WORK ORDER
Among the entries below, find the line with "right shoulder: (0, 151)", then quote it and each following line up to and including the line with "right hip: (56, 100)", and nothing else.
[Opening RECORDS PROVIDED section]
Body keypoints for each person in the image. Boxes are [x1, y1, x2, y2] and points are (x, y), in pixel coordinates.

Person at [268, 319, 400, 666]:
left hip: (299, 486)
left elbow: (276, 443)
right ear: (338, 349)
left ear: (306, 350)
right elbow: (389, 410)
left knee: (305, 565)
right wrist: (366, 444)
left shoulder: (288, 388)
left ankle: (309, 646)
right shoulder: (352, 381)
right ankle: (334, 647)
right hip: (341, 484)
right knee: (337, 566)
[Closing RECORDS PROVIDED section]
[Opening RECORDS PROVIDED section]
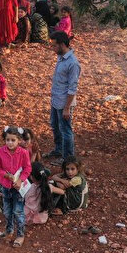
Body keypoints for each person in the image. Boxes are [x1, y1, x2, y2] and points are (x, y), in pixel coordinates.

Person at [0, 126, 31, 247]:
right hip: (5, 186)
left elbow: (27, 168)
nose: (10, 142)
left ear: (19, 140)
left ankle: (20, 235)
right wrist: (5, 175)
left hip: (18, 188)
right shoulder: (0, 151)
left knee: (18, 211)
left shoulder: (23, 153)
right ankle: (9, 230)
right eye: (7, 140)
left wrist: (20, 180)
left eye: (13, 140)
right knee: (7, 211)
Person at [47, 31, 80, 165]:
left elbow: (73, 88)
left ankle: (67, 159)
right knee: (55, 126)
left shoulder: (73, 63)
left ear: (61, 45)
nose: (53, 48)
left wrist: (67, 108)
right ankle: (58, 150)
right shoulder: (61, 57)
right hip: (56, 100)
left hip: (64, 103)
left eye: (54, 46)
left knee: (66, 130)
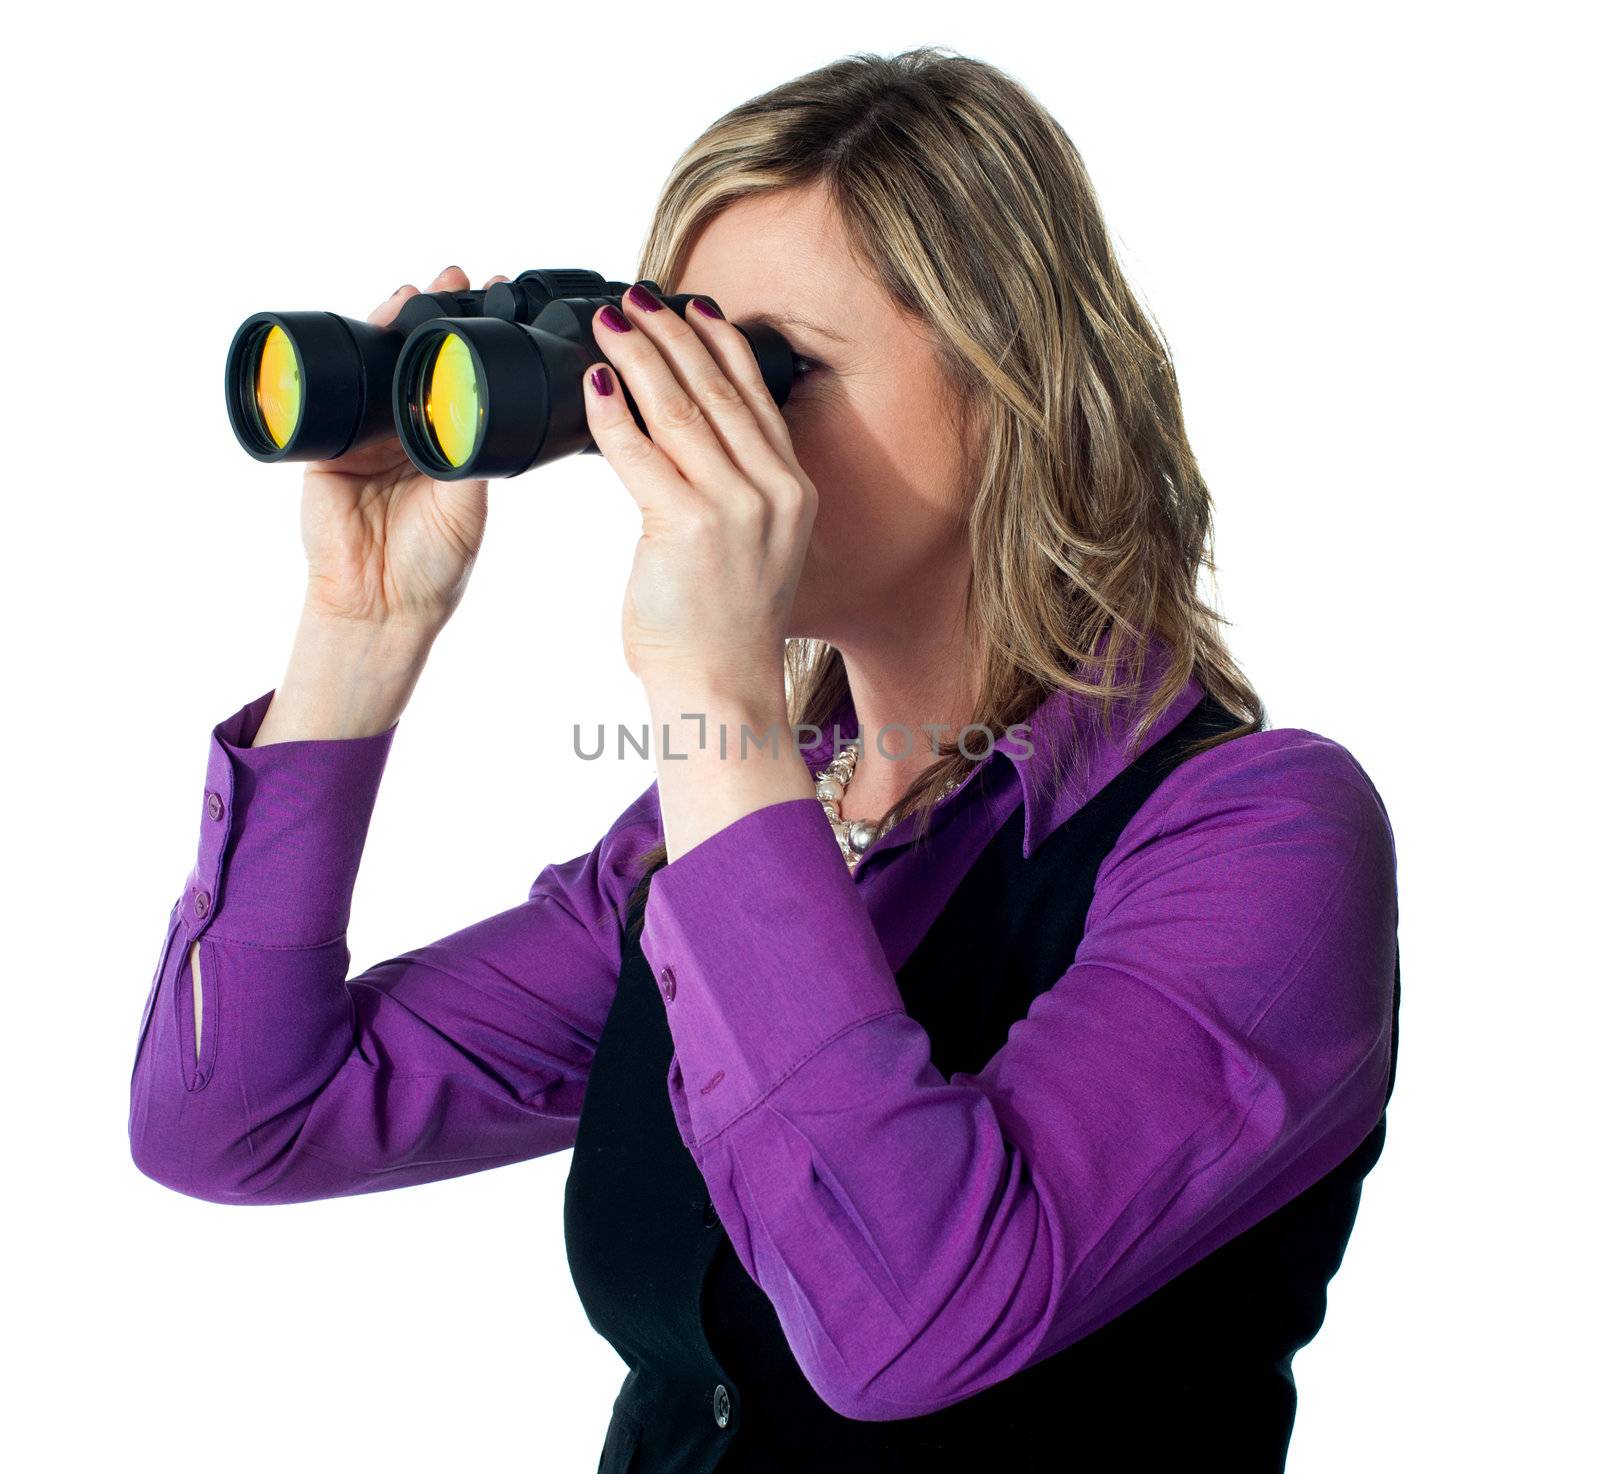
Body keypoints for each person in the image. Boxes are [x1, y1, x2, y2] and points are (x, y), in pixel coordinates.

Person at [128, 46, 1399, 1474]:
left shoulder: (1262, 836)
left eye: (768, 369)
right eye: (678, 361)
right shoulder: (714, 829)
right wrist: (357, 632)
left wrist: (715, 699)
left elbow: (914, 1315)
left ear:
[Closing RECORDS PROVIDED section]
TASK RESPONSE
right shoulder: (0, 151)
left knee: (18, 211)
left shoulder: (23, 153)
right ankle: (9, 230)
right eye: (7, 140)
left wrist: (20, 180)
left eye: (13, 140)
right knee: (7, 211)
Person at [47, 31, 80, 165]:
left elbow: (73, 88)
left ankle: (67, 159)
right knee: (55, 126)
left shoulder: (73, 63)
left ear: (61, 45)
nose: (53, 48)
left wrist: (67, 108)
right ankle: (58, 150)
right shoulder: (61, 57)
right hip: (56, 100)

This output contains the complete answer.